HOW TO COMPLETE THIS TASK -
Show every line of the data below that includes the word "linejoin".

DATA SUPPLIED -
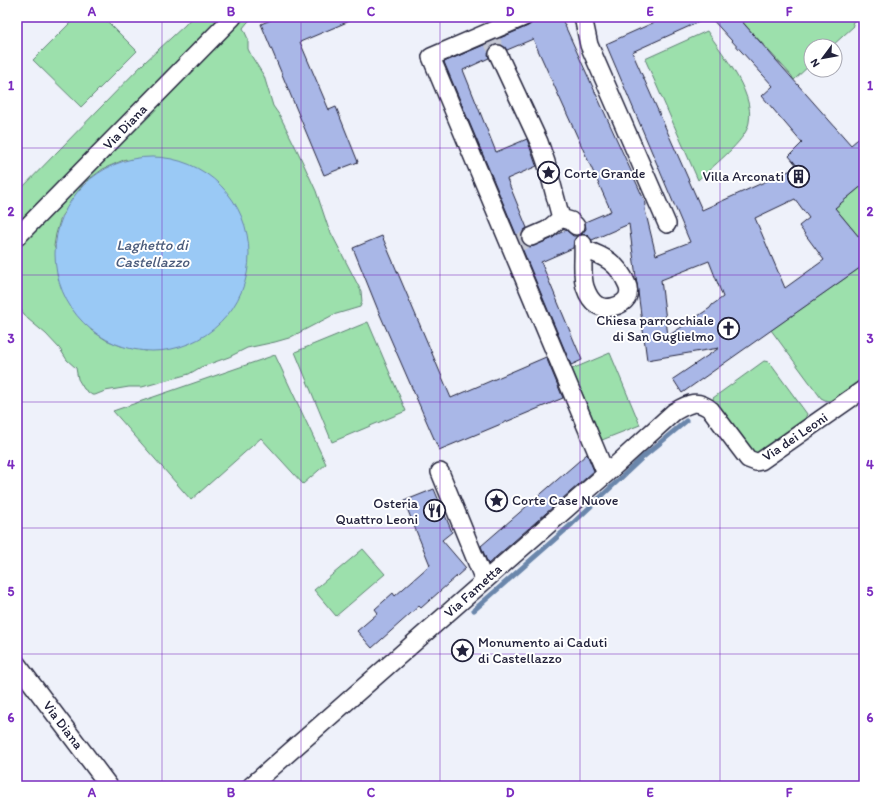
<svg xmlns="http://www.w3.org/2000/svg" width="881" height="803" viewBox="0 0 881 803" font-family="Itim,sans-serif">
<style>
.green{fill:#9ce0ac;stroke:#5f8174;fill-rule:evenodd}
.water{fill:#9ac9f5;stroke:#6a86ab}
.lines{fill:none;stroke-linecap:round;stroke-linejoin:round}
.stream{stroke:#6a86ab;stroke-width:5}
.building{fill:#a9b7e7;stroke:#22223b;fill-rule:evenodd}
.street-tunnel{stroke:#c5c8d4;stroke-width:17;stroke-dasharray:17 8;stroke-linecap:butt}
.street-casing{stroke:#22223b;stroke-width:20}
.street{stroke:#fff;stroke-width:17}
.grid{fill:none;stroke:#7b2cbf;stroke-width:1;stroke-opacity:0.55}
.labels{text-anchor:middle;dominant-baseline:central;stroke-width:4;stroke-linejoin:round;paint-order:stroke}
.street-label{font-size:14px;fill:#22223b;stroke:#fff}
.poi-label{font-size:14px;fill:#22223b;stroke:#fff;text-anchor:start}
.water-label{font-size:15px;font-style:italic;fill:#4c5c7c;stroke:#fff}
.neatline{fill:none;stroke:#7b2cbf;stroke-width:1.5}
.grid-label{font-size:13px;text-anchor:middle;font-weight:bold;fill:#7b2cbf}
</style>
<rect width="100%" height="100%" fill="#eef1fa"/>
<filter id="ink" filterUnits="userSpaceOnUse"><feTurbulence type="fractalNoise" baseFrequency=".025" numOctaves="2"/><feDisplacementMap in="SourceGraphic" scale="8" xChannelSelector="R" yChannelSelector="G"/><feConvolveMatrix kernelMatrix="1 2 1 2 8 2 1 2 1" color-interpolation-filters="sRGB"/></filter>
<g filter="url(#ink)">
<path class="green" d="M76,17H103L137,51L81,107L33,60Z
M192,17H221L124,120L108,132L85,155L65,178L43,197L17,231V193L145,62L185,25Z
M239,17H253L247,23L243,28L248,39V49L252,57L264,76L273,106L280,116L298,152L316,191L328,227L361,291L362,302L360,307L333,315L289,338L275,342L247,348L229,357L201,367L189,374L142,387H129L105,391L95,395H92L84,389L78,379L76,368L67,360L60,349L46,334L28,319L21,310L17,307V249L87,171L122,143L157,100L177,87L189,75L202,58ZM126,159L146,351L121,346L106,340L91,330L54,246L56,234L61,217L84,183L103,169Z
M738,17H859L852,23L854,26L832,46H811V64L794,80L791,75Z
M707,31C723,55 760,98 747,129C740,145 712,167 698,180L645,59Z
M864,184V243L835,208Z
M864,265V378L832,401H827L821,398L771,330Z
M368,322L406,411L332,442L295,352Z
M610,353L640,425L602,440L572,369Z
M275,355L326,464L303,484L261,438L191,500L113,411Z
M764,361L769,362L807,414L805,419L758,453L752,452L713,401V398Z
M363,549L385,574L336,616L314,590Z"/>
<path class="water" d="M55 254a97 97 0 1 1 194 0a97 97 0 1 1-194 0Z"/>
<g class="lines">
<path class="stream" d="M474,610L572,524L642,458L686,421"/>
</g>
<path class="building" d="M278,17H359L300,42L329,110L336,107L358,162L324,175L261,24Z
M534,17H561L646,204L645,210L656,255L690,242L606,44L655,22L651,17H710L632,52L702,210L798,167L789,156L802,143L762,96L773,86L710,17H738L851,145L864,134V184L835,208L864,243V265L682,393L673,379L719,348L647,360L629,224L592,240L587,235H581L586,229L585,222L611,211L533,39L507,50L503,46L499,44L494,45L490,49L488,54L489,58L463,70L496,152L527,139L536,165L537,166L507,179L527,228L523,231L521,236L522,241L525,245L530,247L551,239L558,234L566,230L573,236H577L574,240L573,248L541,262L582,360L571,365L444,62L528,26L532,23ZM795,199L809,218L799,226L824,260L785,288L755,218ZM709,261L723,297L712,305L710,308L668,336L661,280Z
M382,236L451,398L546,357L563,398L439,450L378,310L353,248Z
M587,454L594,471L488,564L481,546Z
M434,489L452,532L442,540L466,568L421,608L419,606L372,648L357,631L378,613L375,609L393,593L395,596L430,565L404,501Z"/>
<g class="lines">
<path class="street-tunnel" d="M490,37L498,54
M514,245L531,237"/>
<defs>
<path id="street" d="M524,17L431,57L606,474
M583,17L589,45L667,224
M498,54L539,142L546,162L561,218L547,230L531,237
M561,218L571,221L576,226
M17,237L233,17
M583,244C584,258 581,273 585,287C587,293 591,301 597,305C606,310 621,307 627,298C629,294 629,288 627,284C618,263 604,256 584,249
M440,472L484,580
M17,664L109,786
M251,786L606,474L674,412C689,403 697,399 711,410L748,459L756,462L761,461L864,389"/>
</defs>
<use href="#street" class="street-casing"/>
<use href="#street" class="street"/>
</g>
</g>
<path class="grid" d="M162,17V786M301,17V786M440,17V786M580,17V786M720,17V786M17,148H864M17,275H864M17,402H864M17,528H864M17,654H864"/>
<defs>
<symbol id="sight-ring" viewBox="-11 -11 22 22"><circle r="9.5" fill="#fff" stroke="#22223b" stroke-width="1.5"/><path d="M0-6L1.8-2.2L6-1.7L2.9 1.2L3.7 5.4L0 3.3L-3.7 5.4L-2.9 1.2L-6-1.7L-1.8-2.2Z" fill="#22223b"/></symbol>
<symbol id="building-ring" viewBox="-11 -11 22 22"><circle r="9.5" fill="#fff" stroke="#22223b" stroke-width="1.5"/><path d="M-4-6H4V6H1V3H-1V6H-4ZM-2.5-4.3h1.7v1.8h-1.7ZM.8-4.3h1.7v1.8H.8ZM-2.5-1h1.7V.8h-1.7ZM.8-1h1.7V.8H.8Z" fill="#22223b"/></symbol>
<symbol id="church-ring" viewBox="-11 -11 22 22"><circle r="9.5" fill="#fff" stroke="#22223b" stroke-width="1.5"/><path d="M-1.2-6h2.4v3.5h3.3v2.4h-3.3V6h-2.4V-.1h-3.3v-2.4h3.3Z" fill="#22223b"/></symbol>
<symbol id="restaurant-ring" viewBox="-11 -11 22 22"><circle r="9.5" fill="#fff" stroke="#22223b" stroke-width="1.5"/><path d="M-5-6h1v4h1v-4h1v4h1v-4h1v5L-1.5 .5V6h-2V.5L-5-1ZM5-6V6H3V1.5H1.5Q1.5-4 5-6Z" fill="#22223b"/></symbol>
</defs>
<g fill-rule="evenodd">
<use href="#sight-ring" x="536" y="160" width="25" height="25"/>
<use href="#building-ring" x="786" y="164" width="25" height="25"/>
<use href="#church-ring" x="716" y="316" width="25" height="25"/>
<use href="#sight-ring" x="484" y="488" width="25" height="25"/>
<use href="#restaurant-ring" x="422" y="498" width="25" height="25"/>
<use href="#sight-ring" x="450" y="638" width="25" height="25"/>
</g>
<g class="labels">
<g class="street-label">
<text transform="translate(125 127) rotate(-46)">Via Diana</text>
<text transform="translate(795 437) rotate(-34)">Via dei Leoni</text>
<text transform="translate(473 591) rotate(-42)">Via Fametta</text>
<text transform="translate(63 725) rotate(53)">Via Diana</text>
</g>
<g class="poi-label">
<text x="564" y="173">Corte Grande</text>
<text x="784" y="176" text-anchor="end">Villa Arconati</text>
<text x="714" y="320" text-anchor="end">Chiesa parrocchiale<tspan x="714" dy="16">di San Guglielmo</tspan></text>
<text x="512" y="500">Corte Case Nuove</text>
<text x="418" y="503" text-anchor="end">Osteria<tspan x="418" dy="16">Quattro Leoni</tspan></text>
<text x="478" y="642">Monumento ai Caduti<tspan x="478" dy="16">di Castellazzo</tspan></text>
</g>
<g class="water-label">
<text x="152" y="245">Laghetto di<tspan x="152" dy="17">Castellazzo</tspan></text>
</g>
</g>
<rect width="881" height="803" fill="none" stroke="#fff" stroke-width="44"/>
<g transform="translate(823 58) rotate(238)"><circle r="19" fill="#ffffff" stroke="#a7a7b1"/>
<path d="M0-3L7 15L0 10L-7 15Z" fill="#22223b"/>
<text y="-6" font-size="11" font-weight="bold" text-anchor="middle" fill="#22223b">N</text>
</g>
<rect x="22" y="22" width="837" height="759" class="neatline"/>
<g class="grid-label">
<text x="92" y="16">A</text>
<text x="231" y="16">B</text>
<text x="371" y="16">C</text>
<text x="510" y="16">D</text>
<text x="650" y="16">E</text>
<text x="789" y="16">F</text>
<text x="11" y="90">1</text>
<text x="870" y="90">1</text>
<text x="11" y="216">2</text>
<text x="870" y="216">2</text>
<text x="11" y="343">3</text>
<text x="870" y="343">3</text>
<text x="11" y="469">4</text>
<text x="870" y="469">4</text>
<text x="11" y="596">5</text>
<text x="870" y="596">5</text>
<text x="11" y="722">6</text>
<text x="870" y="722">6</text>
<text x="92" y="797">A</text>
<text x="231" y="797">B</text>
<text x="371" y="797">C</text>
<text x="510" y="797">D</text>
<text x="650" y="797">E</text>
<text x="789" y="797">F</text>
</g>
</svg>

TASK ANSWER -
.lines{fill:none;stroke-linecap:round;stroke-linejoin:round}
.labels{text-anchor:middle;dominant-baseline:central;stroke-width:4;stroke-linejoin:round;paint-order:stroke}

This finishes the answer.